Subject | Re: [firebird-support] Re: What are the trade-offs of CHAR vs. VARCHAR? |
---|---|
Author | |
Post date | 2019-11-14T17:01:14Z |
-----------------------------------------------------------------------
CHAR is a fixed-length data type. If the entered number of
characters is less than the declared length, trailing spaces will be added to the field.
Generally, the pad character does not have to be a space: it depends on the character
set, For example, the pad character for the OCTETS character set
is zero.
The full name of this data type is CHARACTER, but
there is no requirement to use full names and people rarely do so.
Fixed-length character data can be used to store codes whose length is standard
and has a definite “width” in directories. An example of such a code
is an EAN13 barcode—13 characters, all filled.
However, the PDF language manual I have for version 2.5 does in fact state the following...
"A fixed-length character data type. When its data is displayed, trailing spaces are added to the string up to the specified length. Trailing spaces are not stored in the database but are restored to match the defined
length when the column is displayed on the client side. Network traffic is reduced by not sending spaces over the LAN. If the number of characters is not specified, 1 is used by default."
But the above statement puts such descriptions at odds with each other based upon where one looks for such information.
VARCHAR DATA TYPE (VARCHAR(n), CHAR VARYING, CHARACTER VARYING)
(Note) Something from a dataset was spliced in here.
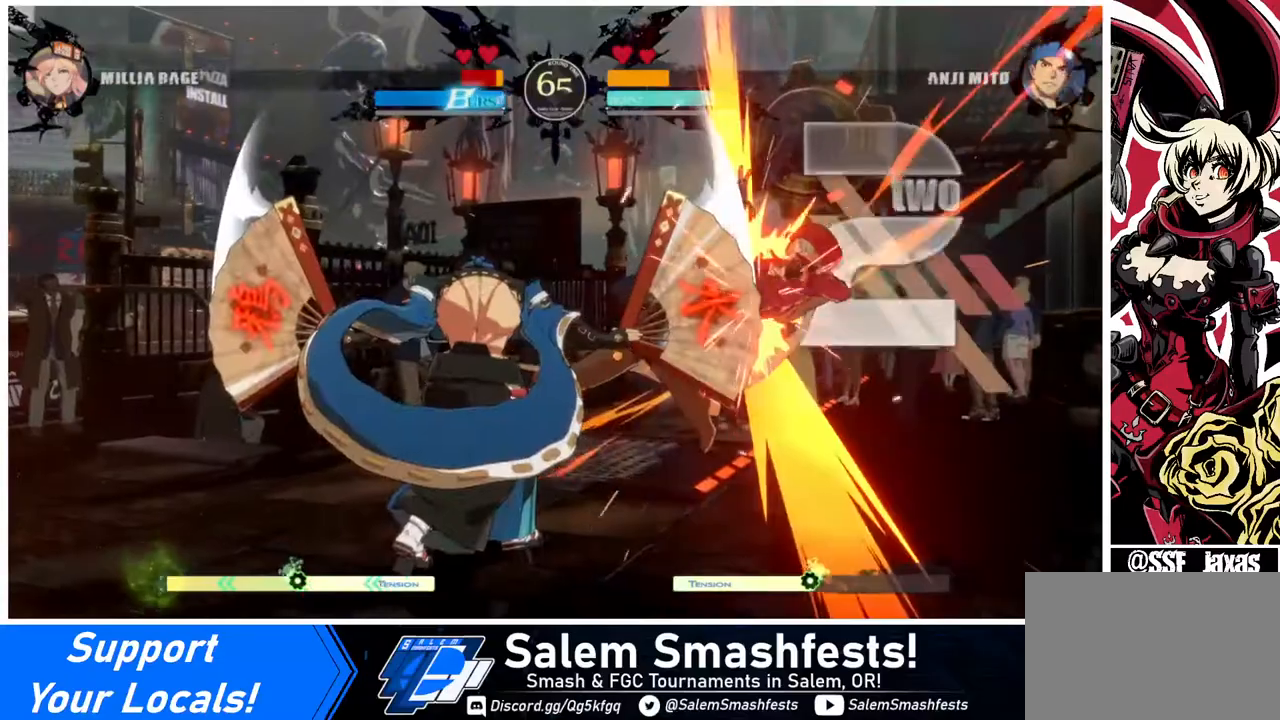
{"buttons": ["SQUARE", "DPAD_RIGHT"], "events": []}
-----------------------------------------------------------------------
VARCHAR is the basic string type for storing texts of variable length, up to a maximum of 32,765 bytes. The stored structure is equal to the actual size of the data plus 2 bytes where the length of the data is recorded.
All characters that are sent from the client application to the database are
considered meaningful, including the leading and trailing spaces. However, trailing
spaces are not stored: they will be restored upon retrieval, up to the recorded length
of the string.
The full name of this type is CHARACTER VARYING. Another
variant of the name is written as CHAR VARYING.
<<<
This is the information I have been going by in addition to the link that sent me to the IB-Experts web page of the same.
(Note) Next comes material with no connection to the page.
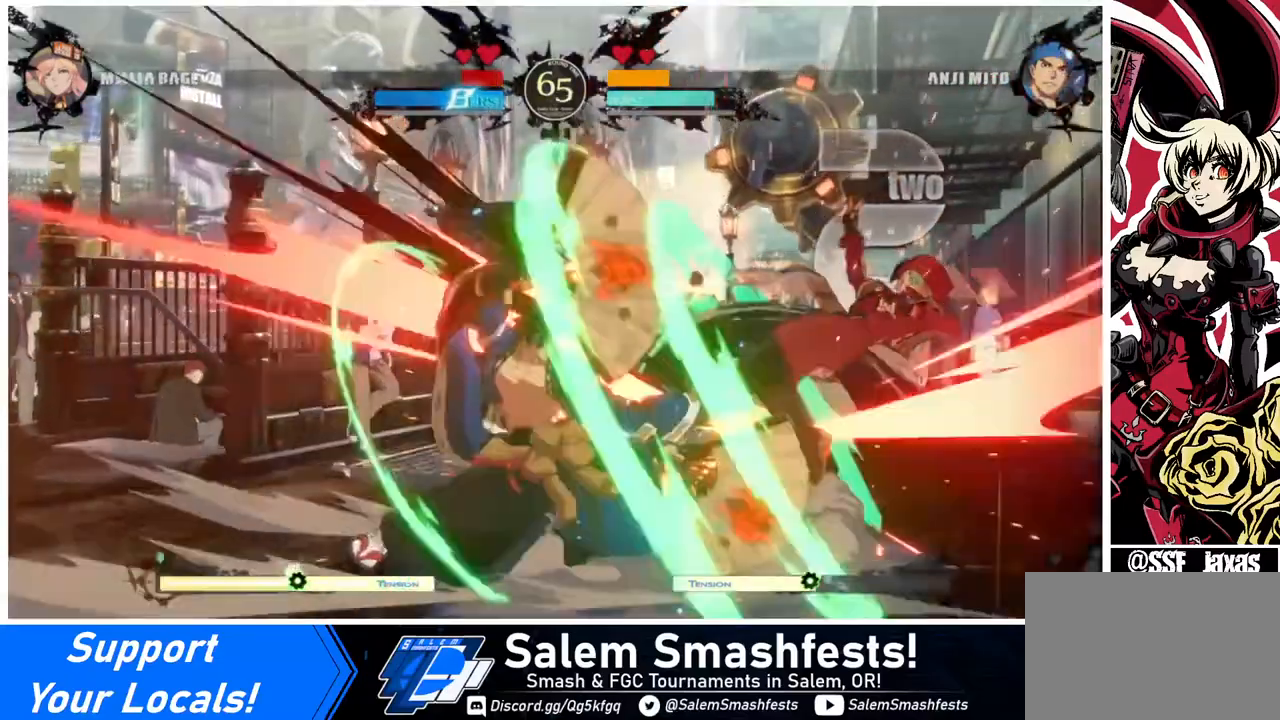
{"buttons": [], "events": [[480, "DPAD_RIGHT", "up"], [480, "SQUARE", "up"]]}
If the CHAR data type is not being stored with the additional padded characters but only done so in memory as Ann Harrison has stated than I have so far only found this information to be at odds with other information I have found regarding this data type.
Now what is being said is that internally, a CHAR data type no longer pads its field to the defined length at the point of creation. In this case then, the field would then always be expanded to the length required of updated data to the maximum defined at field definition time. VARCHAR data on the other hand will act in the same manner except to use its length-info bytes to base its updated storage field size on.
So when did this change? Is this a new difference between Firebird 2.5 and 3.x.x?
Here is a link to a detailed description as to how the major databases store CHAR and VARCHAR data internally. With the exception of SQL Server, which specifies that ANSI_PADDING has to be set to "ON" to store padded spaces with CHAR data types (which, to my knowledge, is how I mostly worked with this database engine), all of the listed database engines (with the exception of SQLite) say about the same thing for such storage as I have been stating here. For SQLite, this would be expected of since it is a not a strongly typed database engine.
If in fact there was a significant change to how the Firebird engine stores such CHAR than it would be mirroring with SQLite and not the other major database engines available. I have worked with MS SQL Server, Oracle, Sybase, MySQL, PostgreSQL (Ingress), and SQLite. However, I did not like using the latter engine and is why I have chosen Firebird for all my current development efforts.
Steve Naidamast
Sr. Software Engineer